▶ **Work order**
Without any alteration, retype the records that appear below.

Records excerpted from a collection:
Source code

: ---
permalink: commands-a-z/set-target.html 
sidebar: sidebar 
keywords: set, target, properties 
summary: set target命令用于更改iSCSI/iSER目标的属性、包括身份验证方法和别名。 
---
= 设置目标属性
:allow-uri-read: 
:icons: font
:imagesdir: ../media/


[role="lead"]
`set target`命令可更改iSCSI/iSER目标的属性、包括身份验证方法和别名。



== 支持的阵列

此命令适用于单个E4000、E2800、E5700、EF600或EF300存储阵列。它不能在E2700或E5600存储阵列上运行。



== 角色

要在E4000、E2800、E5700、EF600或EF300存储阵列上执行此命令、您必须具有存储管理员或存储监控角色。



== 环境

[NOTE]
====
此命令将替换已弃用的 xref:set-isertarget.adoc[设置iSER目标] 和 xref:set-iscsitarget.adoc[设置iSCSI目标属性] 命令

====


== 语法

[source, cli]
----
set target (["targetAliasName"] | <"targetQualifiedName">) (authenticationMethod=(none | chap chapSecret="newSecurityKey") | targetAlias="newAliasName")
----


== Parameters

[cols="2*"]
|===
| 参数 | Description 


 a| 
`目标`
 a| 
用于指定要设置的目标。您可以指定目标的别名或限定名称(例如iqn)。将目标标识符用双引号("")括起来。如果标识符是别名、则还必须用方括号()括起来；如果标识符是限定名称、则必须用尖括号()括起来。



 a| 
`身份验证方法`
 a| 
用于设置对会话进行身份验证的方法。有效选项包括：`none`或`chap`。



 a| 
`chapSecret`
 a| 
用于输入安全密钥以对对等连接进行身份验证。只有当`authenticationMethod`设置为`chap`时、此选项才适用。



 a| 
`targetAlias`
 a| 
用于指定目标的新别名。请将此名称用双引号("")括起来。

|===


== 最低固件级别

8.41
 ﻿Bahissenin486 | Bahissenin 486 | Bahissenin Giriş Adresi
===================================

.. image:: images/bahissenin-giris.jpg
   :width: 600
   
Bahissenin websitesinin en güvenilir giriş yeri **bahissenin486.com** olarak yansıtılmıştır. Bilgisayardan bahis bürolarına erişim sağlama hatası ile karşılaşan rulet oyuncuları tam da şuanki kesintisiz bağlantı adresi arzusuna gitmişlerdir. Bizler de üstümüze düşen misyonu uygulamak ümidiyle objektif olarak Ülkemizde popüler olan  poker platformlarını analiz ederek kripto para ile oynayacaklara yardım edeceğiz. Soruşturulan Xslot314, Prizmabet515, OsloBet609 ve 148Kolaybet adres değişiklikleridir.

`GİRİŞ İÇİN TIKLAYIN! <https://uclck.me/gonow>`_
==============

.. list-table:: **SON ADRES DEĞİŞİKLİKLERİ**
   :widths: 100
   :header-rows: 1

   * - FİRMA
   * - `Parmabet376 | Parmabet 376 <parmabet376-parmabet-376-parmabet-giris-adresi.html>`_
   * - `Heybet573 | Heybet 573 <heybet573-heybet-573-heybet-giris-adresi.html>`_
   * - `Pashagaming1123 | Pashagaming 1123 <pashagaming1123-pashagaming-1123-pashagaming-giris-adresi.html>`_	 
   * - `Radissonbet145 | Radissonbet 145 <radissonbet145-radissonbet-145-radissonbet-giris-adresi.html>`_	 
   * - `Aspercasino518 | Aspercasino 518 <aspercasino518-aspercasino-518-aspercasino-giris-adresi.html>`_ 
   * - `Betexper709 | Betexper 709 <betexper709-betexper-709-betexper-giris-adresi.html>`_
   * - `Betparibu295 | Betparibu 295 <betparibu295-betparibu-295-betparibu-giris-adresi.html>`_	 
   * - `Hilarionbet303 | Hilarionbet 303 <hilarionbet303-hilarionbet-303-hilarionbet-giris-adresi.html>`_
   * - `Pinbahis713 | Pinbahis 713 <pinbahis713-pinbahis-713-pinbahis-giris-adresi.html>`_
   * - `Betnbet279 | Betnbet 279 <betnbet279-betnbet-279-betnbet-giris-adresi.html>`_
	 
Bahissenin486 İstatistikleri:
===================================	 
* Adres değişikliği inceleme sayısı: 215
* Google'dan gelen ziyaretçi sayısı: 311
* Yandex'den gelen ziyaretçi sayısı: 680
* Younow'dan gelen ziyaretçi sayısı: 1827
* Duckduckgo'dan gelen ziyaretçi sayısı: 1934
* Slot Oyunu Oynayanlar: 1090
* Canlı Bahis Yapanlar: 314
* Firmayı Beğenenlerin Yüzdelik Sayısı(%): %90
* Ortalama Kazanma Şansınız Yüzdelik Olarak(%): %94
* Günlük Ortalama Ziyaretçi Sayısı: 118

▶ **Written solution**
Source code

: ---
permalink: commands-a-z/set-target.html 
sidebar: sidebar 
keywords: set, target, properties 
summary: set target命令用于更改iSCSI/iSER目标的属性、包括身份验证方法和别名。 
---
= 设置目标属性
:allow-uri-read: 
:icons: font
:imagesdir: ../media/


[role="lead"]
`set target`命令可更改iSCSI/iSER目标的属性、包括身份验证方法和别名。



== 支持的阵列

此命令适用于单个E4000、E2800、E5700、EF600或EF300存储阵列。它不能在E2700或E5600存储阵列上运行。



== 角色

要在E4000、E2800、E5700、EF600或EF300存储阵列上执行此命令、您必须具有存储管理员或存储监控角色。



== 环境

[NOTE]
====
此命令将替换已弃用的 xref:set-isertarget.adoc[设置iSER目标] 和 xref:set-iscsitarget.adoc[设置iSCSI目标属性] 命令

====


== 语法

[source, cli]
----
set target (["targetAliasName"] | <"targetQualifiedName">) (authenticationMethod=(none | chap chapSecret="newSecurityKey") | targetAlias="newAliasName")
----


== Parameters

[cols="2*"]
|===
| 参数 | Description 


 a| 
`目标`
 a| 
用于指定要设置的目标。您可以指定目标的别名或限定名称(例如iqn)。将目标标识符用双引号("")括起来。如果标识符是别名、则还必须用方括号()括起来；如果标识符是限定名称、则必须用尖括号()括起来。



 a| 
`身份验证方法`
 a| 
用于设置对会话进行身份验证的方法。有效选项包括：`none`或`chap`。



 a| 
`chapSecret`
 a| 
用于输入安全密钥以对对等连接进行身份验证。只有当`authenticationMethod`设置为`chap`时、此选项才适用。



 a| 
`targetAlias`
 a| 
用于指定目标的新别名。请将此名称用双引号("")括起来。

|===


== 最低固件级别

8.41
 ﻿Bahissenin486 | Bahissenin 486 | Bahissenin Giriş Adresi
===================================

.. image:: images/bahissenin-giris.jpg
   :width: 600
   
Bahissenin websitesinin en güvenilir giriş yeri **bahissenin486.com** olarak yansıtılmıştır. Bilgisayardan bahis bürolarına erişim sağlama hatası ile karşılaşan rulet oyuncuları tam da şuanki kesintisiz bağlantı adresi arzusuna gitmişlerdir. Bizler de üstümüze düşen misyonu uygulamak ümidiyle objektif olarak Ülkemizde popüler olan  poker platformlarını analiz ederek kripto para ile oynayacaklara yardım edeceğiz. Soruşturulan Xslot314, Prizmabet515, OsloBet609 ve 148Kolaybet adres değişiklikleridir.

`GİRİŞ İÇİN TIKLAYIN! <https://uclck.me/gonow>`_
==============

.. list-table:: **SON ADRES DEĞİŞİKLİKLERİ**
   :widths: 100
   :header-rows: 1

   * - FİRMA
   * - `Parmabet376 | Parmabet 376 <parmabet376-parmabet-376-parmabet-giris-adresi.html>`_
   * - `Heybet573 | Heybet 573 <heybet573-heybet-573-heybet-giris-adresi.html>`_
   * - `Pashagaming1123 | Pashagaming 1123 <pashagaming1123-pashagaming-1123-pashagaming-giris-adresi.html>`_	 
   * - `Radissonbet145 | Radissonbet 145 <radissonbet145-radissonbet-145-radissonbet-giris-adresi.html>`_	 
   * - `Aspercasino518 | Aspercasino 518 <aspercasino518-aspercasino-518-aspercasino-giris-adresi.html>`_ 
   * - `Betexper709 | Betexper 709 <betexper709-betexper-709-betexper-giris-adresi.html>`_
   * - `Betparibu295 | Betparibu 295 <betparibu295-betparibu-295-betparibu-giris-adresi.html>`_	 
   * - `Hilarionbet303 | Hilarionbet 303 <hilarionbet303-hilarionbet-303-hilarionbet-giris-adresi.html>`_
   * - `Pinbahis713 | Pinbahis 713 <pinbahis713-pinbahis-713-pinbahis-giris-adresi.html>`_
   * - `Betnbet279 | Betnbet 279 <betnbet279-betnbet-279-betnbet-giris-adresi.html>`_
	 
Bahissenin486 İstatistikleri:
===================================	 
* Adres değişikliği inceleme sayısı: 215
* Google'dan gelen ziyaretçi sayısı: 311
* Yandex'den gelen ziyaretçi sayısı: 680
* Younow'dan gelen ziyaretçi sayısı: 1827
* Duckduckgo'dan gelen ziyaretçi sayısı: 1934
* Slot Oyunu Oynayanlar: 1090
* Canlı Bahis Yapanlar: 314
* Firmayı Beğenenlerin Yüzdelik Sayısı(%): %90
* Ortalama Kazanma Şansınız Yüzdelik Olarak(%): %94
* Günlük Ortalama Ziyaretçi Sayısı: 118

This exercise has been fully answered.